基于kubemark的性能测试集群搭建指南

目标版本: kubernetes 1.17.5

集群系统: centos 7

注: 不同版本的kubernetes性能测试有差异,该指南不保证在其他版本有效


    前言: kubemark是一个节点模拟工具,目的是用于测试大规模集群下kubernetes接口时延和调度的性能。

我们需要搭建A,B两个集群,B是我们需要测试的集群,A是跑kubemark负载的集群,
kubemark容器在A中以deployment的形式部署,每个副本都会以节点的形式注册到B中,
部署完成后在A中有多少个kubemark的副本,B集群就有多少个node节点

现假设已有两个可用集群A,B

  1. 编译并打包kubemark镜像

  2. 下载kurbernetes源码,版本需要和B集群一致

  3. 编译kubemark二进制文件

./hack/build-go.sh cmd/kubemark/

cp $GOPATH/src/k8s.io/kubernetes/_output/bin/kubemark $GOPATH/src/k8s.io/kubernetes/cluster/images/kubemark/

  1. 构建kubemark镜像

cd $GOPATH/src/k8s.io/kubernetes/cluster/images/kubemark/

make build

  1. 创建namespace、configmap、secret、rbac

kubectl create ns kubemark

kubectl create cm node-configmap --from-literal=content.type="" --from-file=kernel.monitor="kernel-monitor.json" -n kubemark (./test/kubemark/resources/kernel-monitor.json)
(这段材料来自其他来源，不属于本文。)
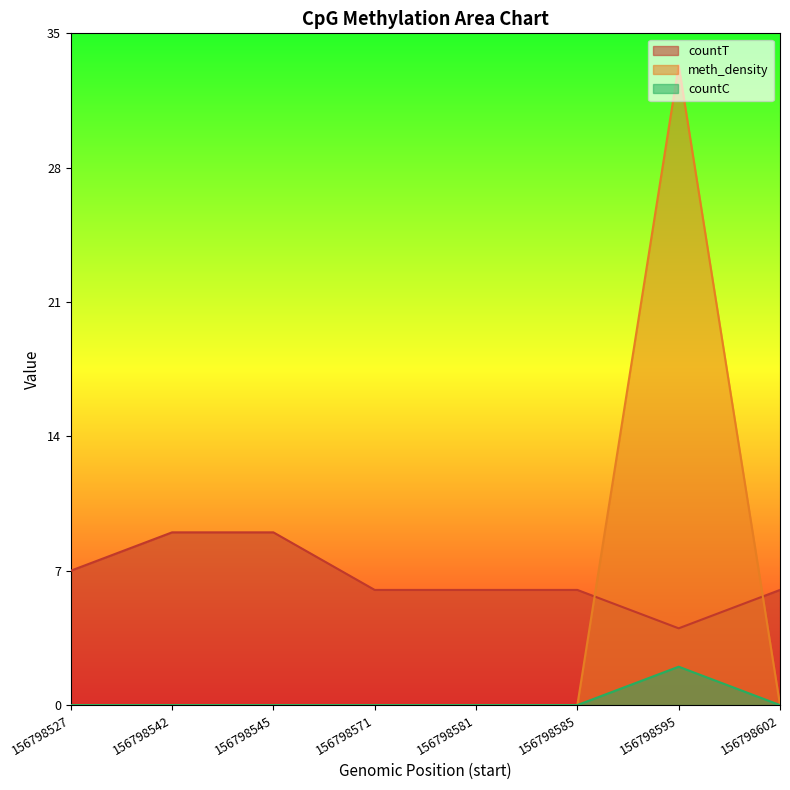

Rank the series at 156798585 from highest to lowest value.

countT, meth_density, countC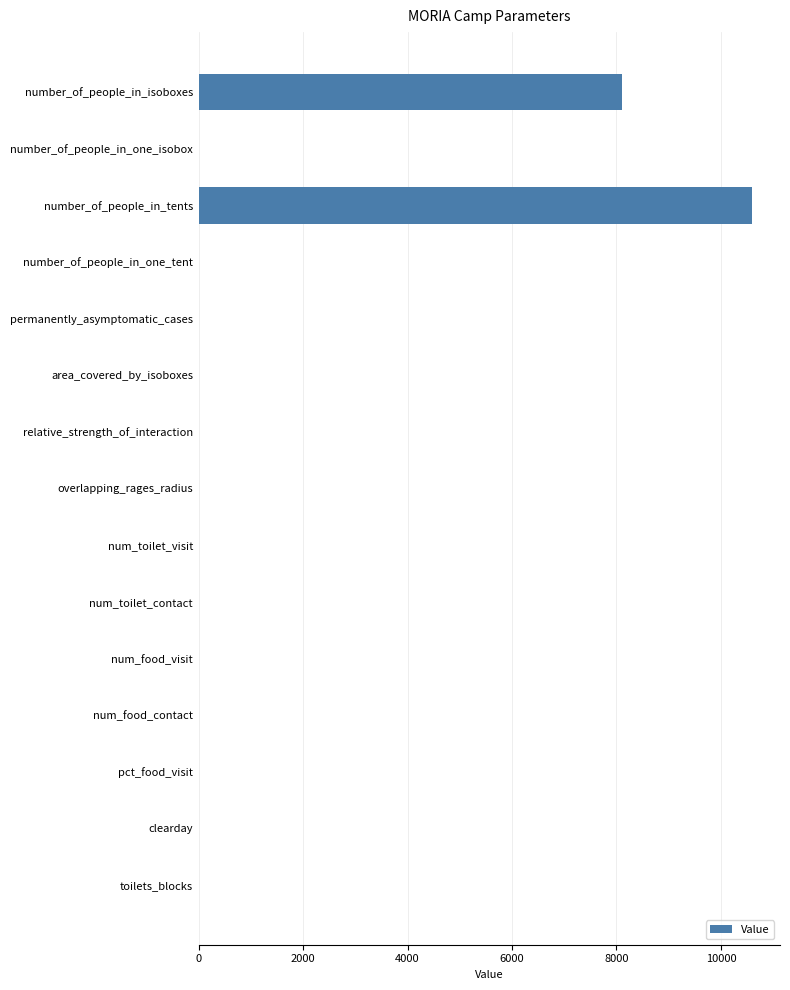

What is the approximate value at number_of_people_in_isoboxes?

8100.0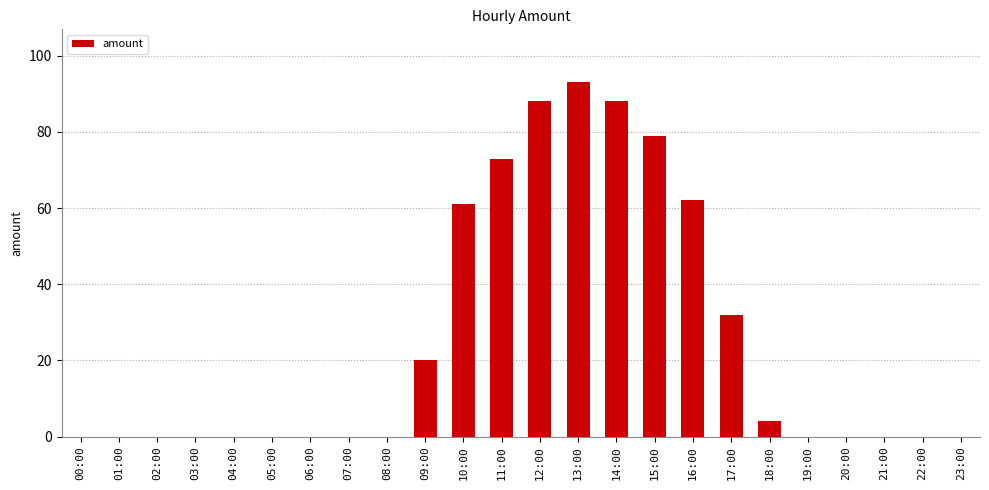

Are the bars horizontal?

No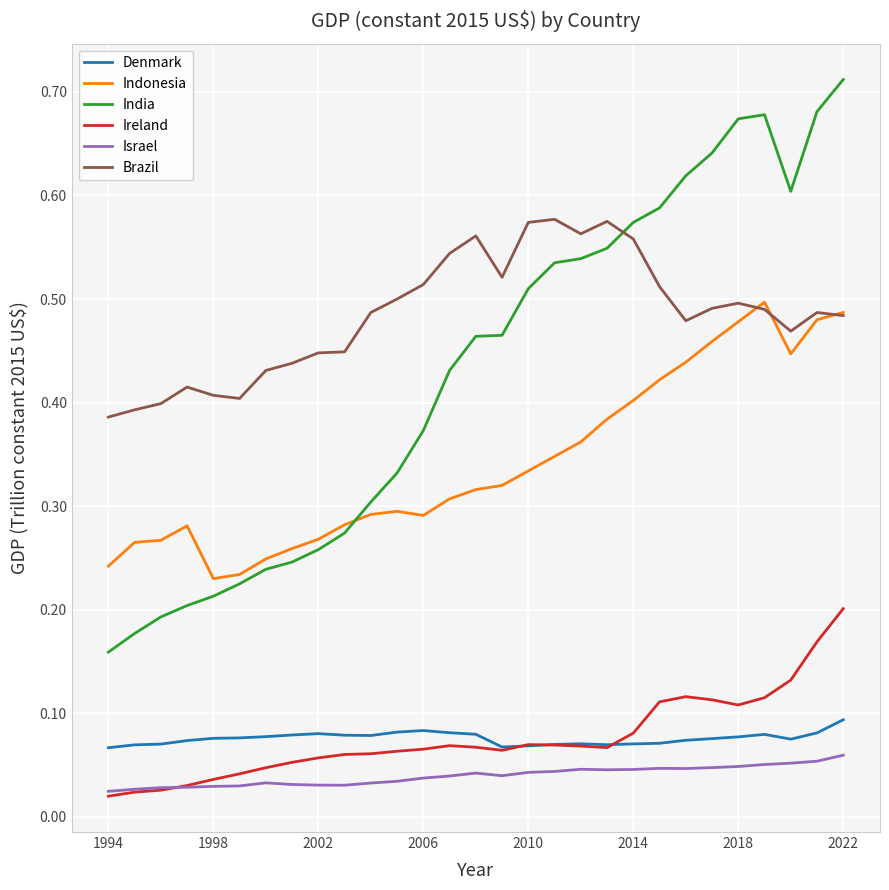

Rank the series by their maximum value, from lowest to highest.

Israel, Denmark, Ireland, Indonesia, Brazil, India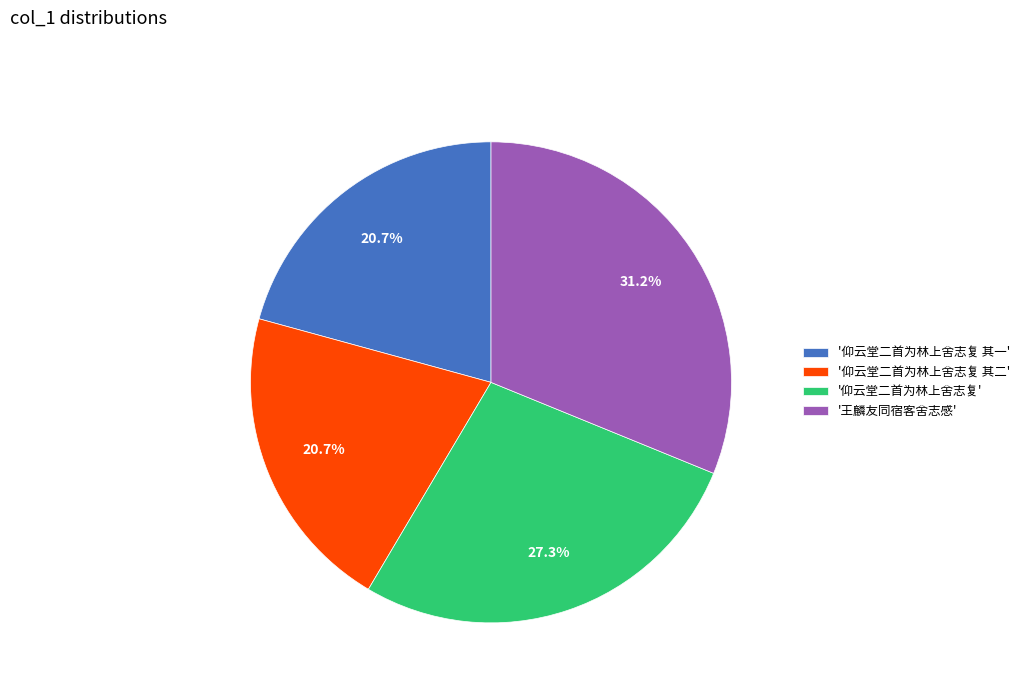

Is there a majority slice in this chart?

No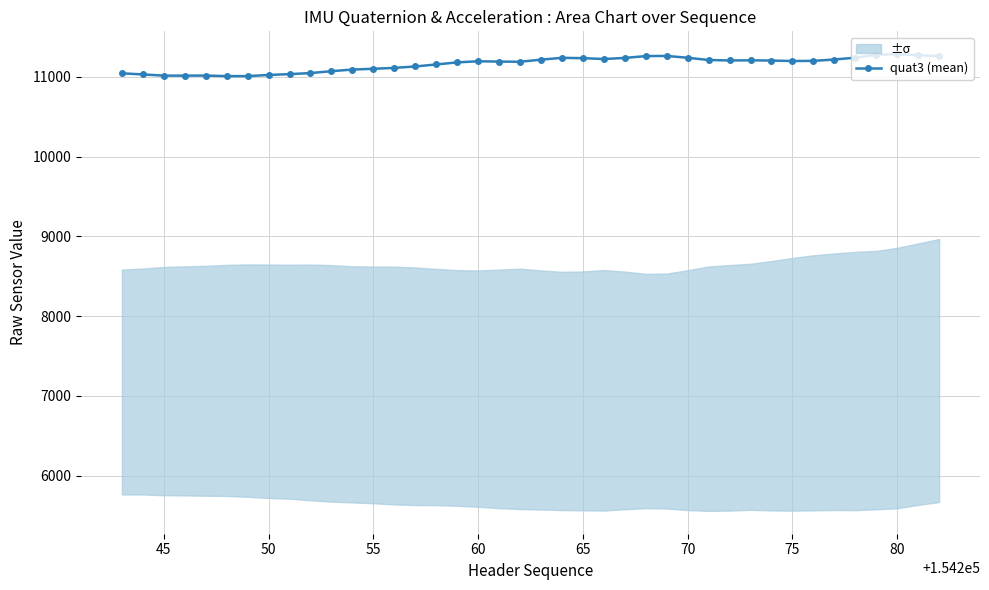

True or false: quat3 (mean) has more than 0 points higher than both neighbors.

True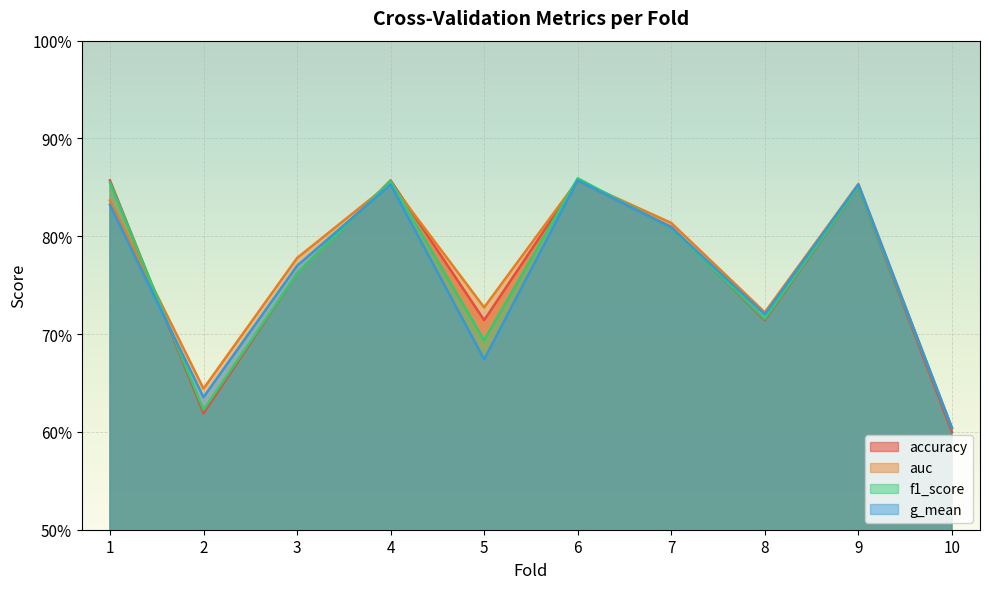

Which series has the widest spread of values?

accuracy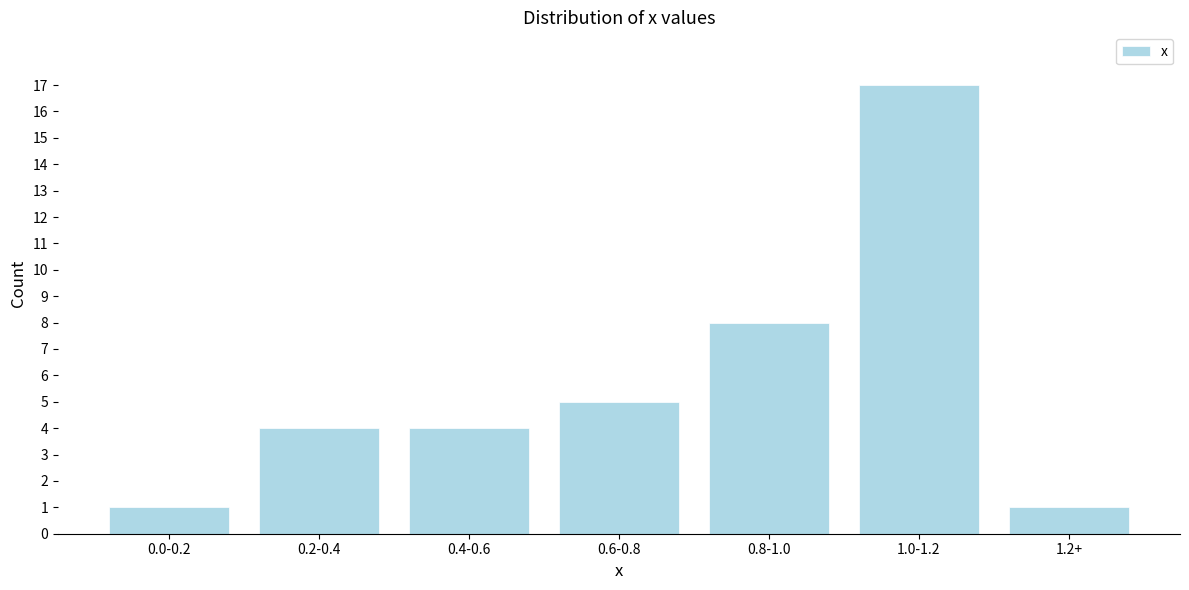

Reading right to left, transcribe all the data shown in this chart.

1	17	8	5	4	4	1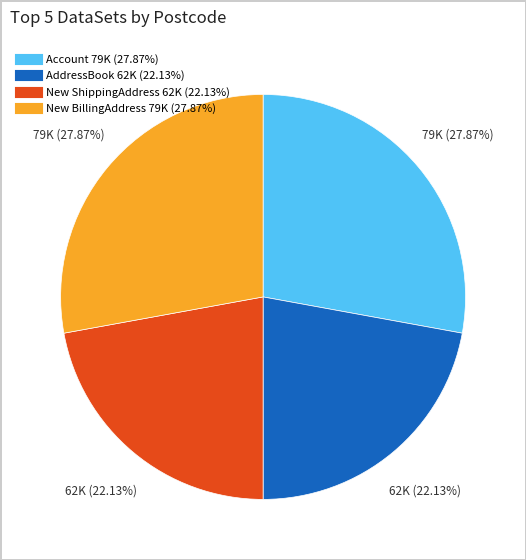

Is there a majority slice in this chart?

No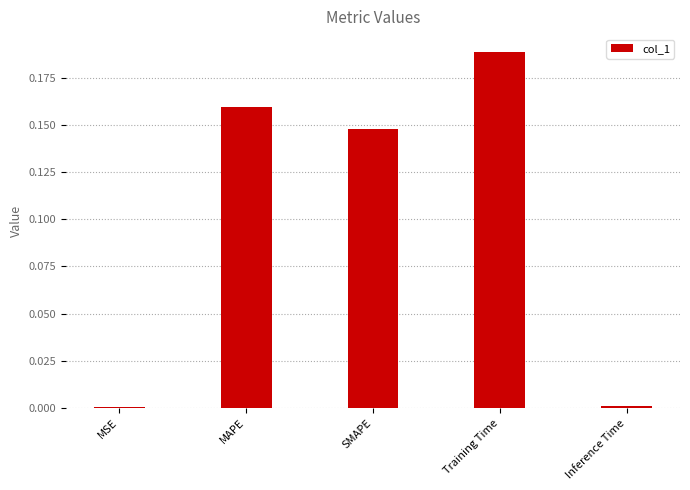

What is the sum of all values?

0.5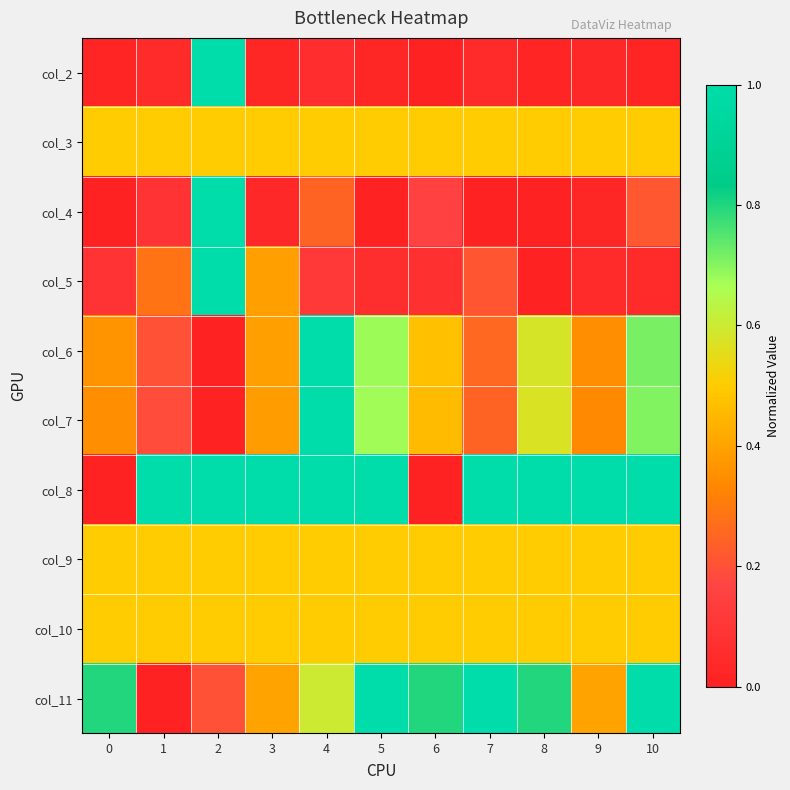

At 8, list the series in order from smallest to largest.

col_5, col_4, col_2, col_3, col_9, col_10, col_7, col_6, col_11, col_8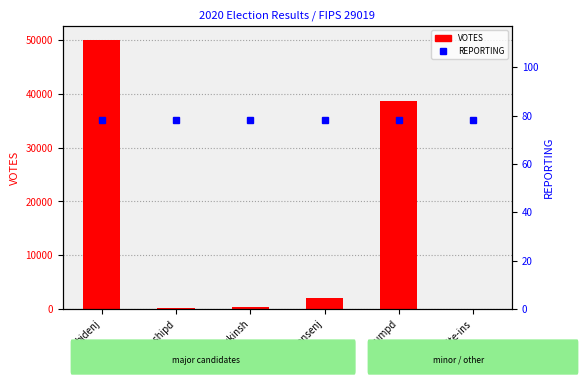

What is the spread (max minus min) of values at jorgensenj?

1890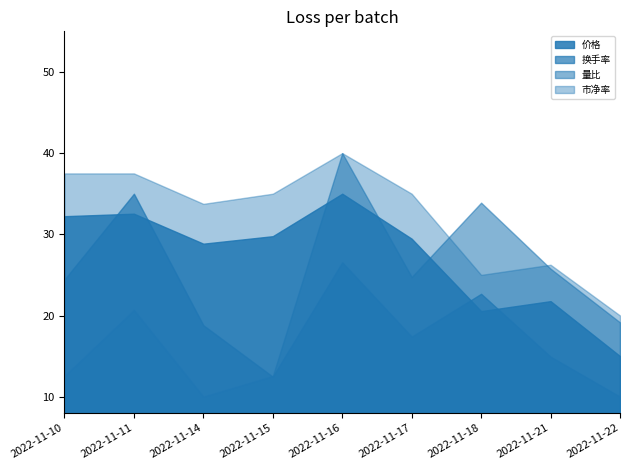

The 价格 series shows 25.9 at 2022-11-11. True or false?

False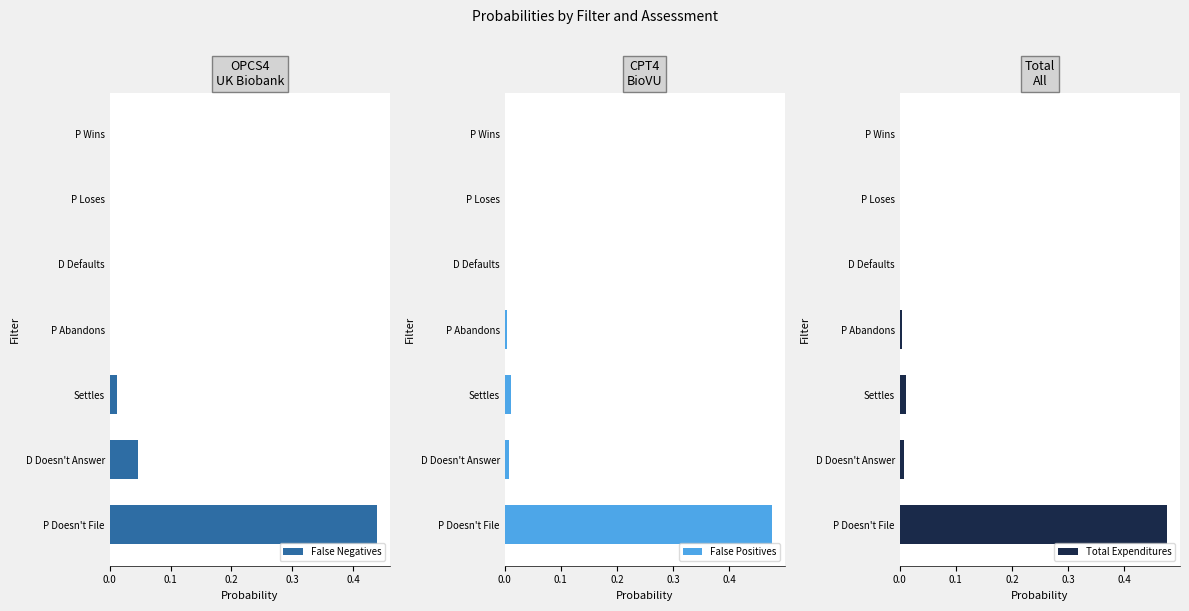

The False Positives series shows 0.0 at P Loses. True or false?

True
kubectl create secret generic kubeconfig --type=Opaque --from-file=kubelet.kubeconfig=kubemark.kubeconfig --from-file=kubeproxy.kubeconfig=kubemark.kubeconfig --from-file=npd.kubeconfig=kubemark.kubeconfig --from-file=heapster.kubeconfig=kubemark.kubeconfig --from-file=cluster_autoscaler.kubeconfig=kubemark.kubeconfig --from-file=dns.kubeconfig=kubemark.kubeconfig(kubermark.kubeconfig是B集群的kubeconfig /root/.kube/config)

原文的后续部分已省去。